According to the Gangnam Times article “Musk Declares Arrival of ‘Robot Civilization’ at Davos: ‘Within 5 Years, Humans Will Step Down from the Lead Role’”, Elon Musk stated:
“There is a possibility that an AI more intelligent than any human will appear by the end of this year or next year at the latest.” “By around 2030 or 2031, AI will reach a level of intelligence higher than all of humanity combined.”
However, it must be said that the possibility of this prediction becoming a reality as an extension of the current path is extremely low. This is because the very structure of current Large Language Models (LLMs) is disconnected from the path to essential “intelligence.”
Limitations of LLMs and the Absence of “Emergence”
Current LLM foundation models essentially rely on a statistical mechanism of “predicting masked words.” While their ability to parse syntax and grasp context has improved dramatically, they possess zero ability to emerge new concepts from scratch. It is principle-wise impossible for an LLM to generate phenomena that lie outside the vocabulary defined by its tokenizer.
In summary, current LLMs lack the following elements:
- Conceptual understanding of time
- Logical grasp of state transitions
- Causality as an internal representation
- Intention, purpose, and value functions
These are indispensable elements that constitute intelligence, yet current AI possesses none of them. In other words, current AI has not even reached the starting point (the trailhead of a low mountain) of mimicking “human perceptual integration,” “embodiment,” or “learning structures.” Dreaming of “Superintelligence” as an extension of this is nothing more than an illusion that ignores engineering leaps.
“Human Specialization” as Decelerationism
The greatest fallacy in Musk’s judgment lies in “deifying humans as special beings.” This is likely a bias rooted in Western religious views that humans are made in the image of God. This bias leads to flawed technical choices, such as the obsession with humanoid robots (Optimus) and autonomous driving that relies solely on vision (Tesla Vision).
This is not accelerationism, but rather a stagnation that should be called “Decelerationism.” Musk’s premises always follow this flawed diagram:
- Human form = Optimal
- Human senses = Optimal
- Human intelligence = Optimal
- Human movement = Optimal
For example, Musk believes that “humans drive with only their eyes,” but this is a fatal misunderstanding of human perceptual integration.
In reality, humans drive by integrating the following elements:
- Vestibular system (acceleration and tilt)
- Auditory (engine sound and surrounding traffic noise)
- Tactile (road vibrations from the steering wheel and seat)
- Prediction and instinct (danger perception based on past experience)

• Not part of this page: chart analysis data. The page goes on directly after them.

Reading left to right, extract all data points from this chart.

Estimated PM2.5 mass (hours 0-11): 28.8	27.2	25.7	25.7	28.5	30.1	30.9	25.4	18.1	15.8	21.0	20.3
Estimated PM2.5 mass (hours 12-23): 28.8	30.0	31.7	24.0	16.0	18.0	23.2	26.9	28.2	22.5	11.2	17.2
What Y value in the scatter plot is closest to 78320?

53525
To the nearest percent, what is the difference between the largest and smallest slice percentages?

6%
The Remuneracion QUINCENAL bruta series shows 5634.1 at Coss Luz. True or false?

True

- Dynamic switching of attention
Humans never grasp space through visual information alone. Furthermore, given the high frequency of accidents caused by human drivers, the premise that human driving ability is “optimal” is fundamentally broken. Ignoring the fact that “human driving ability is neither special nor optimal” and attempting to make AI mimic the same flawed structure is an act that distorts the discussion of safety.

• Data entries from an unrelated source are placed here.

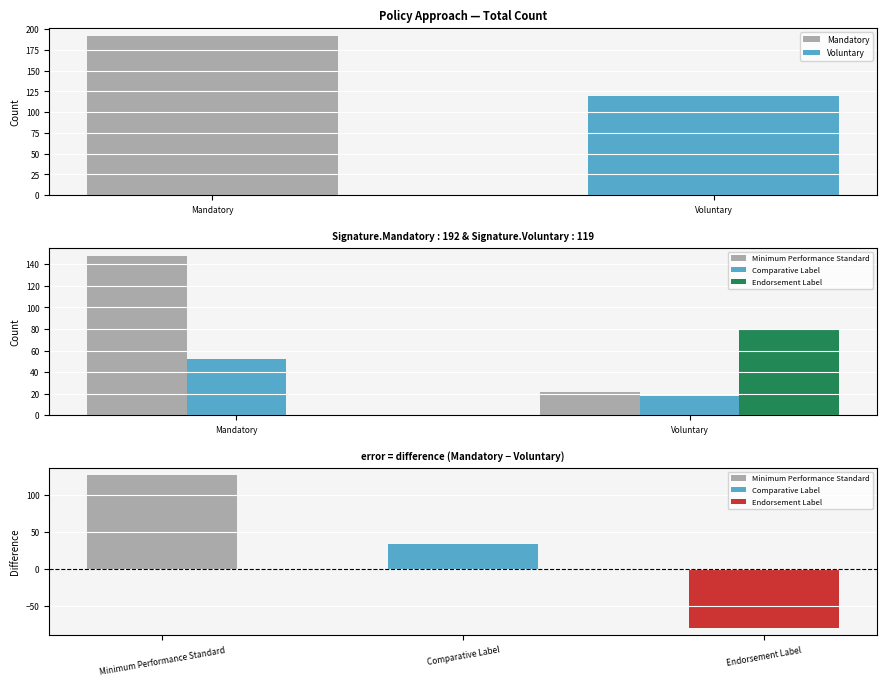

Reading left to right, what are all the values shown in this chart?

Minimum Performance Standard: 148	22
Comparative Label: 52	18
Endorsement Label: 0	79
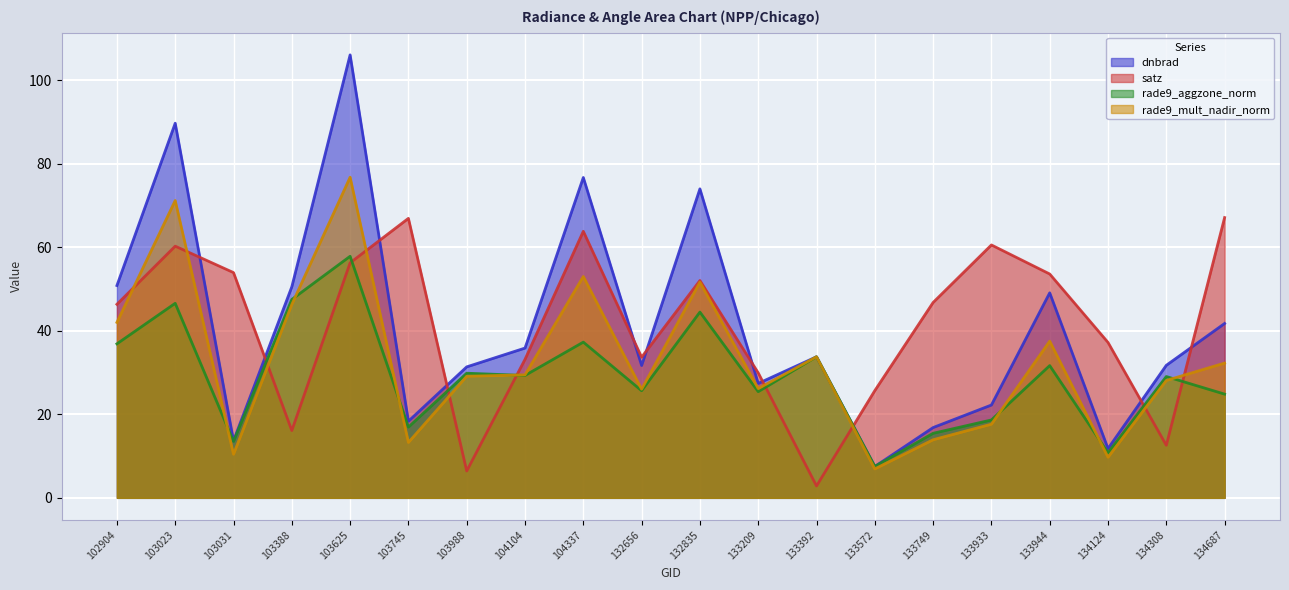

At which category is the sum across all series the highest?

103625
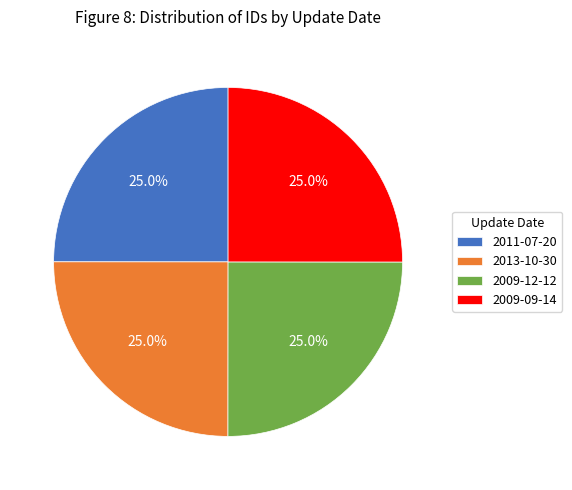

Does any single category account for the majority?

No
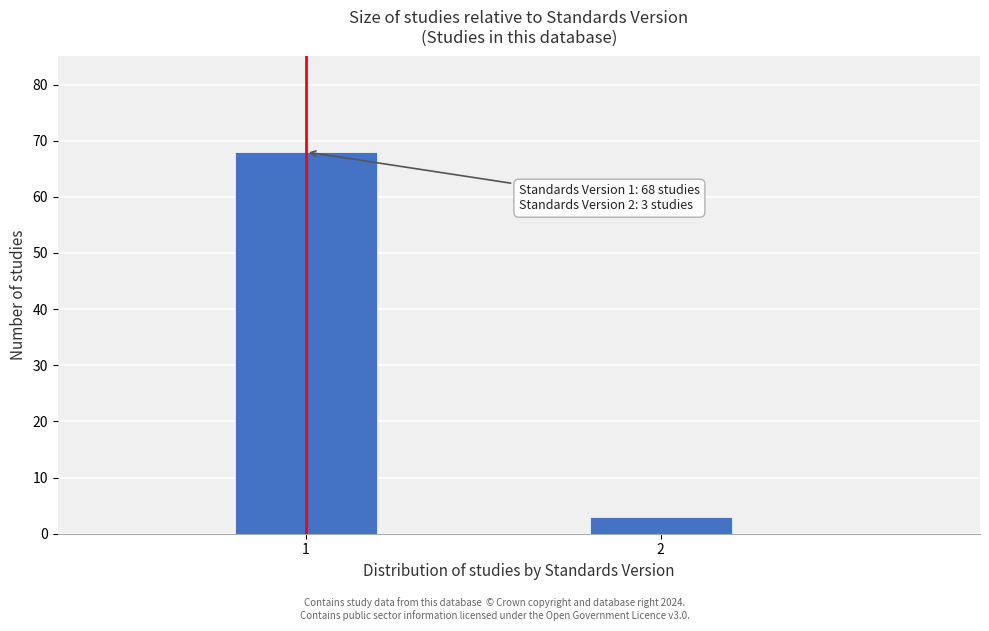

Reading left to right, list all the values displayed in this chart.

68	3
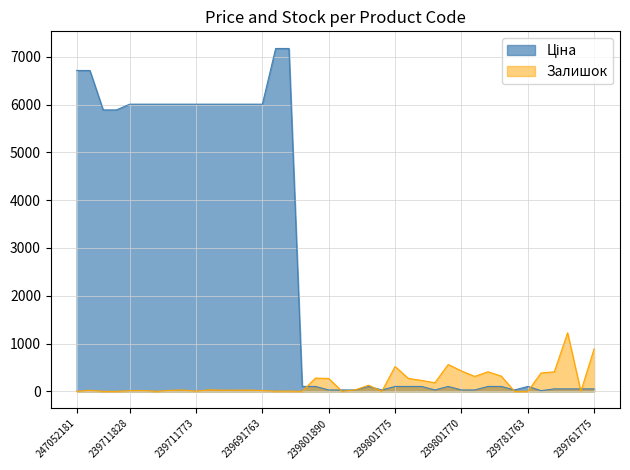

Which series has the largest total across all categories?

Ціна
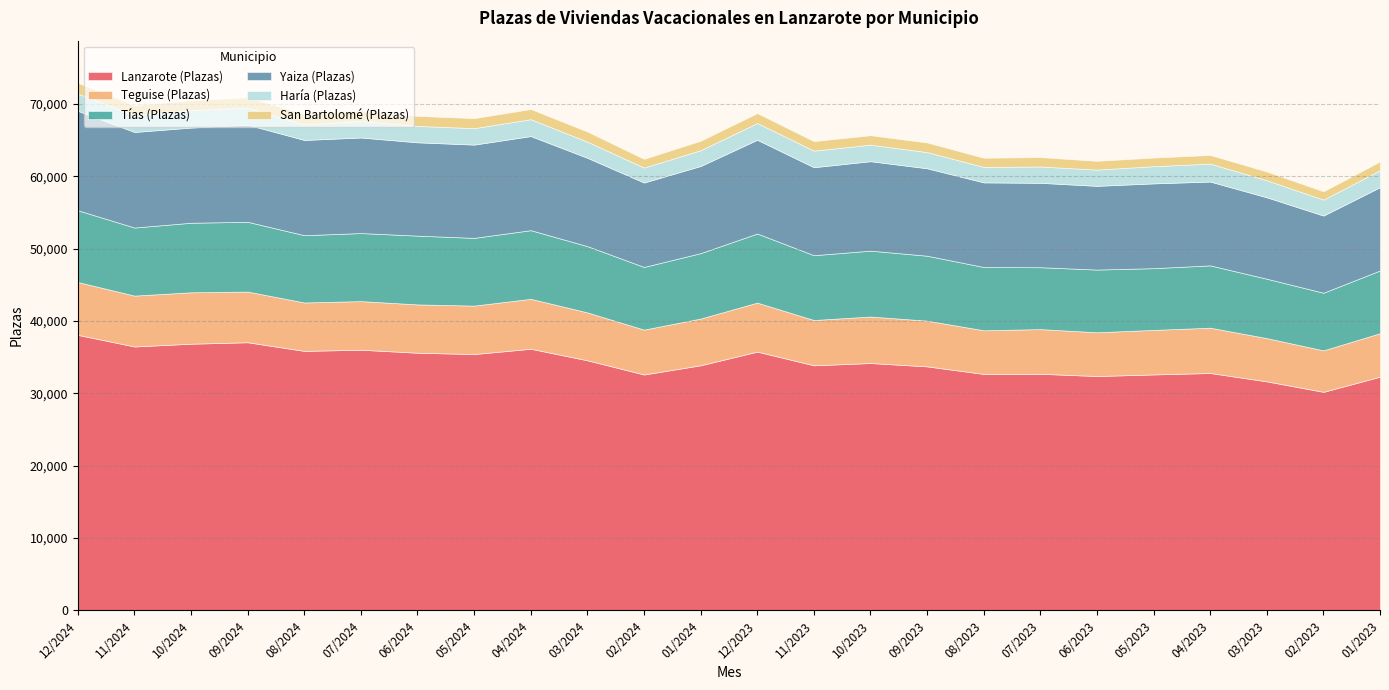

Where is the first local minimum for Tías (Plazas)?

11/2024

Inefficiency of the “Humanoid” Form in Robotics
The obsession with humanoid robots is similar. From an engineering perspective, the human body structure is by no means efficient.
- Instability due to bipedalism
- Joint structures that are prone to wear and tear
- An incomplete upright structure that causes back pain
- Extremely low energy efficiency
In terms of robotics, the humanoid form is one of the “worst designs.” If one aims for true accelerationism, there is no need to be bound by the shape of the “randomly selected species” known as humans.
Why Does Musk Persist in “Human-Centricity”?
It is thought that economic rationality is at work here more than engineering reasons.
- Piggybacking on existing infrastructure: Roads, factories, and houses are all designed for “humans.” If it is humanoid, it can be brought to market without rebuilding social infrastructure, allowing costs to be passed on to society.
- Data lock-in: The vast amount of video data held by Tesla is based on “human vision.” If LiDAR and multi-faceted sensor integration become mandatory, the superiority of their vision data will be lost.
- “Understandability” as marketing: Investors will put money into a robot that looks, moves, and speaks like them, rather than into an unknown advanced intelligence.
Conclusion: Liberation from the Curse
True accelerationism is nothing other than liberating intelligence from the “curse” of the human form.
| Item | Musk’s Premise (Human-Centric) | Reality/Engineering Perspective |
|---|---|---|
| Perception | Vision alone is sufficient | Vision is a fragment of information. Multi-faceted sensor integration is essential. |
| Form | Humanoid is versatile and optimal | Bipedalism has extremely low efficiency and stability. |
| Intelligence | Consciousness dwells in the extension of language models | LLMs are merely statistical engines that do not handle “meaning.” |
| Safety | Equivalent to human is a pass | Systems require reliability that far surpasses humans. |
Setting the current body structure and perceptual system, which were “accidentally” selected during the process of evolution, as the final engineering goal is an act of rejecting true evolution. True breakthroughs only exist beyond the point where we deconstruct the “definition of intelligence” held by humans and discard the human scale.